Morning or Night: The first cup of coffee is the best part of every day. Other than that, night.
Favorite Interview: My favorite interview was the one I did backstage at the Bill Graham Mid-Summer Music Festival in 1991 with Taj Mahal. I was in a room with four other journalists in a panel kind of setting and it was clear none of the other people knew anything about him. It became a conversation between Taj and me and we really connected. It was the beginning of a very meaningful relationship.

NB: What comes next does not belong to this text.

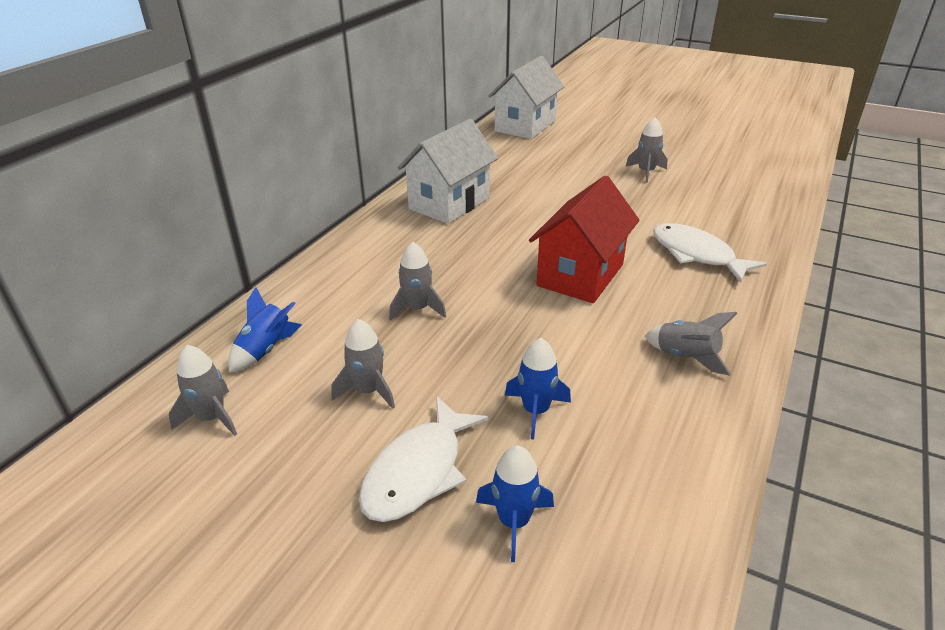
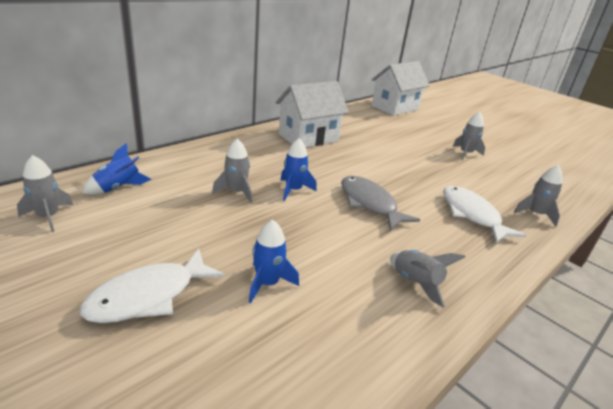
camera: 15 degrees right, 5 degrees down
(368, 391) = (160, 232): grey rocket -> grey rocket (535, 214)
(514, 521) = (188, 358): blue rocket -> blue rocket (293, 190)
(580, 275) = (369, 203): red house -> grey fish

Favorite Show: If I had to pick a single show in Telluride it would be Pearl Jam at The Ride in 2016. Here’s a Telluride Top 10 I put together, of a column and when you look it, you can’t help but be blown away by the quality of music we get in Telluride.
1. Pearl Jam, 2016
2. Allman Brothers, 1991
3. Neil Young, 2016
4. JJ Cale, 1994
5. Robert Plant, 2018
6. Steve Winwood, 2014/2017
7. The Band, 1994
8. Johnny Cash, 1997
9. Sturgill Simpson, 2018. Widespread Panic, Little Women and Blues Traveler, late night show at the Sheridan Opera House, 1991
10. Gregg Allman/Sharon Jones, 2015
Favorite View: I love the way the mountains change as your perspective changes. For instance, when you look at Wilson from the ski area, Lizard Head is on the left. But from other vantage points, it appears on the right. I love the way light and clouds change Ajax every day, and the way sunsets light up the Wilson range. I love driving down Keystone Hill and Wilson and Sunshine appear on your left and then they disappear. You can live here for decades and see the mountains differently every day.